__Task__: Please set down every record exactly as it appears below.

__Data__:
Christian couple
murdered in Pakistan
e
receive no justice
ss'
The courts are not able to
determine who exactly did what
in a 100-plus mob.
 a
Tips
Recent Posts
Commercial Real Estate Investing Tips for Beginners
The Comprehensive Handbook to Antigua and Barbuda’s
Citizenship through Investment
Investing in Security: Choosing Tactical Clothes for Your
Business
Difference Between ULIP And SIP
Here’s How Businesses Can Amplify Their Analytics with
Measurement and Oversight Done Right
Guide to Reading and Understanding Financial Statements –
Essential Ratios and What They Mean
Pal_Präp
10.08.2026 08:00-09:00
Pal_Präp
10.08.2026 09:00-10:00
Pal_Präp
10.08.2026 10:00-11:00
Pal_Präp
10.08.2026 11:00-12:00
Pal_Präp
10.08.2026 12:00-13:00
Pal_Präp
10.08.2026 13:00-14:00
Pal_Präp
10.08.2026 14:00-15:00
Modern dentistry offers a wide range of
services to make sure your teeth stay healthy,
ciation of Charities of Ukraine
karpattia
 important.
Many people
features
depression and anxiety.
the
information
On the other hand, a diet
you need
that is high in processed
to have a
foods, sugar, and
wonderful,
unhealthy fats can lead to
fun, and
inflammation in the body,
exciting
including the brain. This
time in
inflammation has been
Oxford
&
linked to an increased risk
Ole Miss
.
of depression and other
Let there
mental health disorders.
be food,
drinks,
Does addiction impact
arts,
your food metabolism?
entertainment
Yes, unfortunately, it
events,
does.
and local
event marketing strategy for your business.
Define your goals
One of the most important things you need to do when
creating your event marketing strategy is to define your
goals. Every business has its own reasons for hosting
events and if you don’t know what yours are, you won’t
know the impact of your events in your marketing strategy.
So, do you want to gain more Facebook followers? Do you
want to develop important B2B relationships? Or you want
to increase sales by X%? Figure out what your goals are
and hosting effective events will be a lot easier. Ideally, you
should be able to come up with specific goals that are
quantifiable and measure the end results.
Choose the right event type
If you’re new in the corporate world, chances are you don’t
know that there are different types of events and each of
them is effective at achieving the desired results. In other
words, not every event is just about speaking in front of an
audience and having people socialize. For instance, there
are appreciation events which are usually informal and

__Your solution__:
Christian couple
murdered in Pakistan
e
receive no justice
ss'
The courts are not able to
determine who exactly did what
in a 100-plus mob.
 a
Tips
Recent Posts
Commercial Real Estate Investing Tips for Beginners
The Comprehensive Handbook to Antigua and Barbuda’s
Citizenship through Investment
Investing in Security: Choosing Tactical Clothes for Your
Business
Difference Between ULIP And SIP
Here’s How Businesses Can Amplify Their Analytics with
Measurement and Oversight Done Right
Guide to Reading and Understanding Financial Statements –
Essential Ratios and What They Mean
Pal_Präp
10.08.2026 08:00-09:00
Pal_Präp
10.08.2026 09:00-10:00
Pal_Präp
10.08.2026 10:00-11:00
Pal_Präp
10.08.2026 11:00-12:00
Pal_Präp
10.08.2026 12:00-13:00
Pal_Präp
10.08.2026 13:00-14:00
Pal_Präp
10.08.2026 14:00-15:00
Modern dentistry offers a wide range of
services to make sure your teeth stay healthy,
ciation of Charities of Ukraine
karpattia
 important.
Many people
features
depression and anxiety.
the
information
On the other hand, a diet
you need
that is high in processed
to have a
foods, sugar, and
wonderful,
unhealthy fats can lead to
fun, and
inflammation in the body,
exciting
including the brain. This
time in
inflammation has been
Oxford
&
linked to an increased risk
Ole Miss
.
of depression and other
Let there
mental health disorders.
be food,
drinks,
Does addiction impact
arts,
your food metabolism?
entertainment
Yes, unfortunately, it
events,
does.
and local
event marketing strategy for your business.
Define your goals
One of the most important things you need to do when
creating your event marketing strategy is to define your
goals. Every business has its own reasons for hosting
events and if you don’t know what yours are, you won’t
know the impact of your events in your marketing strategy.
So, do you want to gain more Facebook followers? Do you
want to develop important B2B relationships? Or you want
to increase sales by X%? Figure out what your goals are
and hosting effective events will be a lot easier. Ideally, you
should be able to come up with specific goals that are
quantifiable and measure the end results.
Choose the right event type
If you’re new in the corporate world, chances are you don’t
know that there are different types of events and each of
them is effective at achieving the desired results. In other
words, not every event is just about speaking in front of an
audience and having people socialize. For instance, there
are appreciation events which are usually informal and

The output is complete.